The management of potential complications is also an important aspect. Due to the low immunity of haematological patients, once serious complications occurred, it may bring serious consequences to haematological patients. A propriate surgical procedure could remove lesions while protect normal pulmonary tissue. Reducing intraoperative blood loss and shortening operative time are all important measures to reduce the incidence of complications. It is also very important to observe closely after operation, to detect and deal with problems as early as possible. In our study, the overall proportion of postoperative complications was 21.6%. Of all these postoperative complications, excessive effusion and prolonged air leak were most common seen. Prolonged air leak all occurred in patients with video-assisted thoracoscopic wedge resection. This suggested that the lung tissue should be sutured to reduce the proportions of postoperative complications in patients with video-assisted thoracoscopic wedge resection.
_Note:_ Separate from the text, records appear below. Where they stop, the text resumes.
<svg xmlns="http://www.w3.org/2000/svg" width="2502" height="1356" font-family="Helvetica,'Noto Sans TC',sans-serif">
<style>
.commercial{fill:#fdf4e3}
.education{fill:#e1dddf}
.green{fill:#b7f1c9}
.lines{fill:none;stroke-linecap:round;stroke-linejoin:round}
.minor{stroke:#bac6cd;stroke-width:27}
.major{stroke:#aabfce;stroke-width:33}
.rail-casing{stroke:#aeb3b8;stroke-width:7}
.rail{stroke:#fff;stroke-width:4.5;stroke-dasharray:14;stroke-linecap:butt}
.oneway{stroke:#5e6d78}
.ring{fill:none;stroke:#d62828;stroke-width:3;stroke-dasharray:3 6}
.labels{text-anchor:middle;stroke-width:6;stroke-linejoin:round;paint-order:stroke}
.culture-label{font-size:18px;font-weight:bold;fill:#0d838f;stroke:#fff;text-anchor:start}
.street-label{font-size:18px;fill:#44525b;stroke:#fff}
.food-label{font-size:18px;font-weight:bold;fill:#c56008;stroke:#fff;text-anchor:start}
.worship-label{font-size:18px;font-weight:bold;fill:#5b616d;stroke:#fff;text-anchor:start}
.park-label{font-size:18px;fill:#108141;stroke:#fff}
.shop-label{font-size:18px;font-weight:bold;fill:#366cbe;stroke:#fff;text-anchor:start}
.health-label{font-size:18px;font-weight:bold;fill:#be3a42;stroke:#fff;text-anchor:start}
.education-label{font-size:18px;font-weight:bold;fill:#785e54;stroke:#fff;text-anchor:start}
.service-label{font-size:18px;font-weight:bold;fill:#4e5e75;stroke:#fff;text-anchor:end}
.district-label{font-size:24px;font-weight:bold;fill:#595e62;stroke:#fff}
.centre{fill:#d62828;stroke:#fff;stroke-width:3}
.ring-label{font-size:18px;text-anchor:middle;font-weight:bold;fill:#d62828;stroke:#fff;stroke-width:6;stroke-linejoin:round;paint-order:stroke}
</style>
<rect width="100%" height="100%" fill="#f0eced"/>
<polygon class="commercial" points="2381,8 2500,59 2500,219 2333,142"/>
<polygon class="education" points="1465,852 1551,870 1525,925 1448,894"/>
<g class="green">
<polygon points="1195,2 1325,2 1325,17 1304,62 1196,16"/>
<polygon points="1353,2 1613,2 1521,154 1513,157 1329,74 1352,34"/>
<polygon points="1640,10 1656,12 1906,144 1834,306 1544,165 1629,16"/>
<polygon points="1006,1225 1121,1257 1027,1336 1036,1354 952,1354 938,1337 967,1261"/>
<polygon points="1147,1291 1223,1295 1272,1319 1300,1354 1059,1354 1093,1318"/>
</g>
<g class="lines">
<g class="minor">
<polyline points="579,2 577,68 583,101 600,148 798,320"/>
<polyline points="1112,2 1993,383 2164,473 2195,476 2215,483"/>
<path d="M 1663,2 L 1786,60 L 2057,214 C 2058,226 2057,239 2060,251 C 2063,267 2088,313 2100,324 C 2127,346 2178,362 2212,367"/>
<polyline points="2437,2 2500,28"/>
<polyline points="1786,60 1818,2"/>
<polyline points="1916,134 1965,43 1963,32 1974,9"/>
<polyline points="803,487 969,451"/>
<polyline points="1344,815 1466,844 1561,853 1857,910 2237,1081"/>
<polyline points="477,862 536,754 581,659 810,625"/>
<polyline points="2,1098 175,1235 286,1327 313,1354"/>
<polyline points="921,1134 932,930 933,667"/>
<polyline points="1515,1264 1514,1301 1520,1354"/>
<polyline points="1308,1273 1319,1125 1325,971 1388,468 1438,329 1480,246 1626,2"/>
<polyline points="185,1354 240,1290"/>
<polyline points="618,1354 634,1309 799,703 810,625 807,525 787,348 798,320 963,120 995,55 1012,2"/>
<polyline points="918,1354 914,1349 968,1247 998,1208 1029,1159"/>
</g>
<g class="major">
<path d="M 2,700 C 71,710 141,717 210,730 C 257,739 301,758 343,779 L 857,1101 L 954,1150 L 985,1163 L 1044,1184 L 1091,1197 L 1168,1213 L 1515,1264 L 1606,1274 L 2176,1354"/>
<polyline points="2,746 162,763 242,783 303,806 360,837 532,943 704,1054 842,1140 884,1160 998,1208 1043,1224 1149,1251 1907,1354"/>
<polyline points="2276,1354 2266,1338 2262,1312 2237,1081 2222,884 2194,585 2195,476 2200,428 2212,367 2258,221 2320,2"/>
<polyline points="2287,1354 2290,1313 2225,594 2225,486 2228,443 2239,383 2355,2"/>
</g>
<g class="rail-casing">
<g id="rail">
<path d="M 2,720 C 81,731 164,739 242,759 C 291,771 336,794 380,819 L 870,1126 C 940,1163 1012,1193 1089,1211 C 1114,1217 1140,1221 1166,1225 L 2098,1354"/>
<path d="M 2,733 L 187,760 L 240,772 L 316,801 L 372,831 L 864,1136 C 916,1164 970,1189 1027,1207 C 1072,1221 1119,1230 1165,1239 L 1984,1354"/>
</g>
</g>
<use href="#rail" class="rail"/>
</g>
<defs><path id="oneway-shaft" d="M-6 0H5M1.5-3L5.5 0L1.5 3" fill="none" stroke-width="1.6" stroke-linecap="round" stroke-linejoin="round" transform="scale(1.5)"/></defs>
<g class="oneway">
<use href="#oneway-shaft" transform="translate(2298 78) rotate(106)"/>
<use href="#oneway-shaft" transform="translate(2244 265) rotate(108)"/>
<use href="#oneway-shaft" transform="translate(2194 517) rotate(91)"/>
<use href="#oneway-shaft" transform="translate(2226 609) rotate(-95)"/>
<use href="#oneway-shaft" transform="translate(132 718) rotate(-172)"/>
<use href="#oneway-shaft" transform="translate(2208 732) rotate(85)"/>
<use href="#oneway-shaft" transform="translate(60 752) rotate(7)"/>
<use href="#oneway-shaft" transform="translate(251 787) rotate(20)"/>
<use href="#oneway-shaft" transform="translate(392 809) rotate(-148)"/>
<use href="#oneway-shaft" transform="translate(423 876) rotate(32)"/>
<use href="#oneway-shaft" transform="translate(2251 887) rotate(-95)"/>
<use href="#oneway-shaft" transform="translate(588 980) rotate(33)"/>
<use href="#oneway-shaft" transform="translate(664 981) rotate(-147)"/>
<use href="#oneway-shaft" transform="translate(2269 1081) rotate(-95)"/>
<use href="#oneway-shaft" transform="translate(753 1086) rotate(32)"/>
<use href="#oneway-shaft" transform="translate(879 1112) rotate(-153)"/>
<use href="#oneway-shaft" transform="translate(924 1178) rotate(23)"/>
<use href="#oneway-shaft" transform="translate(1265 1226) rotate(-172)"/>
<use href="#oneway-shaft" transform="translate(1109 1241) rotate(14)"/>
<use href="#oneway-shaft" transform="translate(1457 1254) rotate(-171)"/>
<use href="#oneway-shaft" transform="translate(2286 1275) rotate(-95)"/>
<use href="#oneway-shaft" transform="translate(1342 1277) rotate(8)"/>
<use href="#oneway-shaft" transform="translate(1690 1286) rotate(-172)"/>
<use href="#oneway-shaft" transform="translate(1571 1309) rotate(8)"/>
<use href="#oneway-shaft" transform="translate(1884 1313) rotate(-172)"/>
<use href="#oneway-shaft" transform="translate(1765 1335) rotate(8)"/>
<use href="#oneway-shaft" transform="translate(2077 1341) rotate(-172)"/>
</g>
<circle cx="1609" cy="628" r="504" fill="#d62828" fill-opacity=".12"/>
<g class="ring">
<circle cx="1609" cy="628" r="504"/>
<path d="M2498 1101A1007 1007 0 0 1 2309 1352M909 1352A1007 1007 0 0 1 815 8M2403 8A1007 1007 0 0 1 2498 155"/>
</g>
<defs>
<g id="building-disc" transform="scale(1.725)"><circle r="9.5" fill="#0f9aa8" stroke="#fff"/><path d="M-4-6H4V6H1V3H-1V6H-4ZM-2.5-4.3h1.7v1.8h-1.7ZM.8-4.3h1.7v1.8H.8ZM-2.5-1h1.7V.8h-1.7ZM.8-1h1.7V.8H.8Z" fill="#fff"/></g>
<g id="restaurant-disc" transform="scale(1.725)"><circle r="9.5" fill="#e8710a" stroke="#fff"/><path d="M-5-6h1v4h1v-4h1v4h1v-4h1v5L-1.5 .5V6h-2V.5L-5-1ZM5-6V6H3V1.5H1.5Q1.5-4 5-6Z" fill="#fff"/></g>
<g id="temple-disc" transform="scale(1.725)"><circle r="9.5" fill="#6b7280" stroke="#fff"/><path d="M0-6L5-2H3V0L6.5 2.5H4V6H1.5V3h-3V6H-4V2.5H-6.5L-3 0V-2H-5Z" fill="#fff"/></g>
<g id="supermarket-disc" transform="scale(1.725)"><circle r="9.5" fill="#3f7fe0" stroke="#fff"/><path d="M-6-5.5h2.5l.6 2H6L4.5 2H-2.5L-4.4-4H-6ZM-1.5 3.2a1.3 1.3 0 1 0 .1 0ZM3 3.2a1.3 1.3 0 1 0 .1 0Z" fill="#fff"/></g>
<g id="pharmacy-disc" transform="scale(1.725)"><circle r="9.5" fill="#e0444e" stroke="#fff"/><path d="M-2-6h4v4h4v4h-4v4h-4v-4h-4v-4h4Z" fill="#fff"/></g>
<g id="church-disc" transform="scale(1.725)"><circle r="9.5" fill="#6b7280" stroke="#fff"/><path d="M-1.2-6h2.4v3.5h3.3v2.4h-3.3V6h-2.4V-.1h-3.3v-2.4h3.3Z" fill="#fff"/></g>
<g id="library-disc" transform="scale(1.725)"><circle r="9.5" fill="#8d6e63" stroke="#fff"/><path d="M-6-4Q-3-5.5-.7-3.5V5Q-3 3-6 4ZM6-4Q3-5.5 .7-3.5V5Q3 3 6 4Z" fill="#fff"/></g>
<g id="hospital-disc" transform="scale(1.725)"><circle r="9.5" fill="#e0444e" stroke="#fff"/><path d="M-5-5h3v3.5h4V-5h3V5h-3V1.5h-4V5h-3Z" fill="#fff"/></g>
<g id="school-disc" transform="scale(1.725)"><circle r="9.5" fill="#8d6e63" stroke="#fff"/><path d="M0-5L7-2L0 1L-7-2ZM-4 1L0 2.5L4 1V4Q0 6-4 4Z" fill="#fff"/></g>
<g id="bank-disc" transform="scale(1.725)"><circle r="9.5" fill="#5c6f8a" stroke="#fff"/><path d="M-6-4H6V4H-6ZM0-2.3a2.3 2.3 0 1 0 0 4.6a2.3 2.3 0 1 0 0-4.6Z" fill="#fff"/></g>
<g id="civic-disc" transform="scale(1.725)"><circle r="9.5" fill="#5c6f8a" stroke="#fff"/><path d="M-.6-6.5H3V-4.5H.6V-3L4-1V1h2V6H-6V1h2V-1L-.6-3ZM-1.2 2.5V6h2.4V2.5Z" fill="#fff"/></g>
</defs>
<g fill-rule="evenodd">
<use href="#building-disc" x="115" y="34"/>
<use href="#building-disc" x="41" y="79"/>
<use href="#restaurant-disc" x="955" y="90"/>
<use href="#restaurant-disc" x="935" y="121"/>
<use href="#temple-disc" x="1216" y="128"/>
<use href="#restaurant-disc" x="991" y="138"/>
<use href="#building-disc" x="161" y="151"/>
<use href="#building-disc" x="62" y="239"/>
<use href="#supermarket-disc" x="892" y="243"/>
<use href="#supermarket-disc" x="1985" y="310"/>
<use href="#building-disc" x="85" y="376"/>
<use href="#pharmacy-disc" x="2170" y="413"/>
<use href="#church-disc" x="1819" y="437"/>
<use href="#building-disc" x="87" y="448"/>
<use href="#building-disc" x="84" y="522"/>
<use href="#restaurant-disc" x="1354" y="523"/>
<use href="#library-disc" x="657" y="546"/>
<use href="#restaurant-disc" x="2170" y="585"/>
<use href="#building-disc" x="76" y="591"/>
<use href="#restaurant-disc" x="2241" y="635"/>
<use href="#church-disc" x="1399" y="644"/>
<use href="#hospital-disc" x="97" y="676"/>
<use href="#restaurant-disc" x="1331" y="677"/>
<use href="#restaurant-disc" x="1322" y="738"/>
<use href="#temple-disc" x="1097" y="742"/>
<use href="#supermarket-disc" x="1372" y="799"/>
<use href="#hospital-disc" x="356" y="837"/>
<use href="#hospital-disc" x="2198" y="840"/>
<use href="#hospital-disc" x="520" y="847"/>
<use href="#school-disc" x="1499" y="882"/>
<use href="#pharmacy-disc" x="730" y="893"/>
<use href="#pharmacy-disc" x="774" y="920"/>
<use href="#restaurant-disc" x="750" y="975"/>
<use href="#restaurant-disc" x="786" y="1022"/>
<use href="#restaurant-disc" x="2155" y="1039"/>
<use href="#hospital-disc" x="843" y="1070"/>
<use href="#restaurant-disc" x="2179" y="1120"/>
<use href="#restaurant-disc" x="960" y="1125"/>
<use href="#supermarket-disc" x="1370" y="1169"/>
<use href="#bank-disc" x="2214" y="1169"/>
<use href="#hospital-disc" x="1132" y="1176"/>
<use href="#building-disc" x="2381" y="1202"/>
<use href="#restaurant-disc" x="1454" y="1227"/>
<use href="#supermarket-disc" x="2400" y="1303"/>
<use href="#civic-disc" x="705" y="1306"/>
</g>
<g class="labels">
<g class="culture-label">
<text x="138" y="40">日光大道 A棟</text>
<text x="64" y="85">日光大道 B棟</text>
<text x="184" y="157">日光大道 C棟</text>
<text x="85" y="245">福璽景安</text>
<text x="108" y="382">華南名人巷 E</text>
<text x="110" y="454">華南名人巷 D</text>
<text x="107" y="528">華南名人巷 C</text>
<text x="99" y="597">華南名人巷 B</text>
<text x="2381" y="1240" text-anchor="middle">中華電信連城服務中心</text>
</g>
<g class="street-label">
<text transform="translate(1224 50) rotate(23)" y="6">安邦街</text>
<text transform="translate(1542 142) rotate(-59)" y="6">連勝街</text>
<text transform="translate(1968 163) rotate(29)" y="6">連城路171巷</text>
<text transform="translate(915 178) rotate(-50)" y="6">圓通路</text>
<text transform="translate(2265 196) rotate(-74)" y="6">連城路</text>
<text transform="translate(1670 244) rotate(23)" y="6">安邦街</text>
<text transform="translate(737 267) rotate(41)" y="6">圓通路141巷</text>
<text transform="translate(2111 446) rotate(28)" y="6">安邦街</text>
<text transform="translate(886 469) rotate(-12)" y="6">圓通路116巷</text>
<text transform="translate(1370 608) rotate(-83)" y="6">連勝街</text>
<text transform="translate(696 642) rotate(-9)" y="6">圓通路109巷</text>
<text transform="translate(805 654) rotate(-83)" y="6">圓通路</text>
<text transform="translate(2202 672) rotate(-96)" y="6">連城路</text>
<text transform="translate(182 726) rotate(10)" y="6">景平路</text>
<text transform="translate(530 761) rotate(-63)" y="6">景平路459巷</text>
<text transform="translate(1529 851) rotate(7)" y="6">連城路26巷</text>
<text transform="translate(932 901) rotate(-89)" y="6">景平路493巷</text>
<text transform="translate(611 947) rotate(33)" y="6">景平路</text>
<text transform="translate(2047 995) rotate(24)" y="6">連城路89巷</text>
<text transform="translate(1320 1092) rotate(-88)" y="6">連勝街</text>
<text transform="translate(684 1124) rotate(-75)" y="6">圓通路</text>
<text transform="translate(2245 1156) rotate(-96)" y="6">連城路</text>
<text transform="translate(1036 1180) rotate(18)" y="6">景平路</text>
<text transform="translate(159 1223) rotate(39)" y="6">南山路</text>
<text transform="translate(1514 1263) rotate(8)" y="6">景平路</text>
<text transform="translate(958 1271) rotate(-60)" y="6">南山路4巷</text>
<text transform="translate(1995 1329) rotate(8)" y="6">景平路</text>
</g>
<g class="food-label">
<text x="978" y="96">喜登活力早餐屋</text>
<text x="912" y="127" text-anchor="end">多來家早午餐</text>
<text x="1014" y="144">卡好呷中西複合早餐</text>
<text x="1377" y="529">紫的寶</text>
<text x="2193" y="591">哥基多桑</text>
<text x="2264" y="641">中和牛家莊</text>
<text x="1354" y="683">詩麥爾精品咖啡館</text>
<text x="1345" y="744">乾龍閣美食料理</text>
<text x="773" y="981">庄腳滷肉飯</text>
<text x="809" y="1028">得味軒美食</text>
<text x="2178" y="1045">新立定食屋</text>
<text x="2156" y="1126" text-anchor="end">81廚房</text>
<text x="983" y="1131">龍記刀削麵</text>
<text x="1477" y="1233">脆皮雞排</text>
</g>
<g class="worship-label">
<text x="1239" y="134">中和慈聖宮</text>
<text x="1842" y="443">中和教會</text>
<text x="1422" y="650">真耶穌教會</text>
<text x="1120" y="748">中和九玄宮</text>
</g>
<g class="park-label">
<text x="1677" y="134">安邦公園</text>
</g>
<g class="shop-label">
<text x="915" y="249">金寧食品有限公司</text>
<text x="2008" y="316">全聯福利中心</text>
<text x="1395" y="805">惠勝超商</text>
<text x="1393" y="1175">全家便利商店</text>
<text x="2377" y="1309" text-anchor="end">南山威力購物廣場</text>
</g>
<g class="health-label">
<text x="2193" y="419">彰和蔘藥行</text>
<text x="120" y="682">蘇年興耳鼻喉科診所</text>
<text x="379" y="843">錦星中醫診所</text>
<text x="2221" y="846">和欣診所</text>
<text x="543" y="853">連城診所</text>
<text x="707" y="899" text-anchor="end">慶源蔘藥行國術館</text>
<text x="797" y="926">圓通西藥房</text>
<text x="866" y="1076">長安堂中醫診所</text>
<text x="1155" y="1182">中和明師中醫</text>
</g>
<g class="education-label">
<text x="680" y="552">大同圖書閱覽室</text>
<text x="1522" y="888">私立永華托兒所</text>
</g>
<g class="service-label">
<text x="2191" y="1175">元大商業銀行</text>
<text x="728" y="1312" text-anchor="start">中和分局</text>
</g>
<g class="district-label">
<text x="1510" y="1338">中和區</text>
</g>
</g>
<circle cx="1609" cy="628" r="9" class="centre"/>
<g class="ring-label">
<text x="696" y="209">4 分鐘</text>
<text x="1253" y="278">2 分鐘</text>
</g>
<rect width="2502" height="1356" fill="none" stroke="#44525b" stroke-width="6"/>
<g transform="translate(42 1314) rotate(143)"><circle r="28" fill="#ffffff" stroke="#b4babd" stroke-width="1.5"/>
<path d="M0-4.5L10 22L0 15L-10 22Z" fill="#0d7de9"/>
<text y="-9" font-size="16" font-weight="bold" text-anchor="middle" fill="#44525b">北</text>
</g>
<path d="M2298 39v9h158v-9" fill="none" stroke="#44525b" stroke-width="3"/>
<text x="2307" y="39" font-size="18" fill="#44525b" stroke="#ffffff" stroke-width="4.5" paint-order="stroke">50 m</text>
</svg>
Whether postoperative antifungal therapies are necessary or not is another question needs further research. Ho and Calandra reported that the use of prophylactic antifungal agents in high-risk surgical patients was associated with a reduction in the proportion of patients with candida and fungal infections (28,29). Yuan et al. reported that the intraoperative povidone-iodine lavage combined with postoperative antifungal pharmacotherapy likely contributes to the favorable long-term outcomes (30). However, Sagan and Pakyz have reported that perioperative antifungal pharmacotherapy did not appear to improve the outcomes of surgical treatment for pulmonary aspergilloma, but may cause renal dysfunction (31,32). We thought haematological patients with neutropenia or in the preparation of HSCT should receive postoperative antifungal pharmacotherapy until the granulocyte level return to normal. For patients with normal granulocyte level, the doses of antifungal drugs should be individual.
Several limitations of this study should be acknowledged. First of all, the retrospective design of this study may cause the possibility of some inevitable selection bias. Secondly, these haematological patients who underwent surgery were selected seriously. Thirdly, this report is from a single institution. Further research is needed to validate the safety and effectiveness of VATS for invasive pulmonary fungal infection.
VATS is effective and feasible in the treatment of invasive fungal infection among patients with haematological disease. The follow-up of surgical treatments showed good results, preoperative symptoms were relieved in most patients, and no recurrence occurred.
Conflicts of Interest: The authors have no conflicts of interest to declare.
Ethical Statement: The authors are accountable for all aspects of the work in ensuring that questions related to the accuracy or integrity of any part of the work are appropriately investigated and resolved. Approval for the study was obtained from the Institutional Review Board of the hospital.